(Structured pose outputs)
------------------------------------------------------------------------
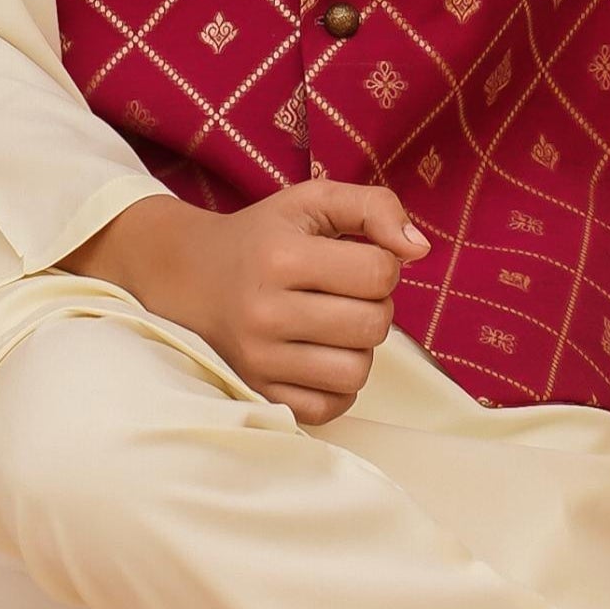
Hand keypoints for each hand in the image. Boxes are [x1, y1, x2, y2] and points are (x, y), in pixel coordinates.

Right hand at [72, 179, 424, 427]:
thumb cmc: (263, 238)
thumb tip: (420, 249)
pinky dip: (338, 385)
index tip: (353, 260)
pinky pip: (332, 407)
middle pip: (374, 324)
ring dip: (358, 348)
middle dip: (374, 306)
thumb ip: (374, 207)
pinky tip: (320, 356)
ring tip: (332, 325)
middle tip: (344, 294)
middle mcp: (265, 313)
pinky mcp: (259, 393)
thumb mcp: (313, 201)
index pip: (379, 272)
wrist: (189, 277)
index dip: (382, 264)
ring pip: (357, 371)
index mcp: (281, 258)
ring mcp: (258, 360)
------------------------------------------------------------------------
Description of the task: Each of the lines from the one that contains "pinky mcp: (259, 393)" through the last line of the data needs to be repeated exactly, with no others.

Completed exercise:
pinky mcp: (259, 393)
thumb mcp: (313, 201)
index pip: (379, 272)
wrist: (189, 277)
index dip: (382, 264)
ring pip: (357, 371)
index mcp: (281, 258)
ring mcp: (258, 360)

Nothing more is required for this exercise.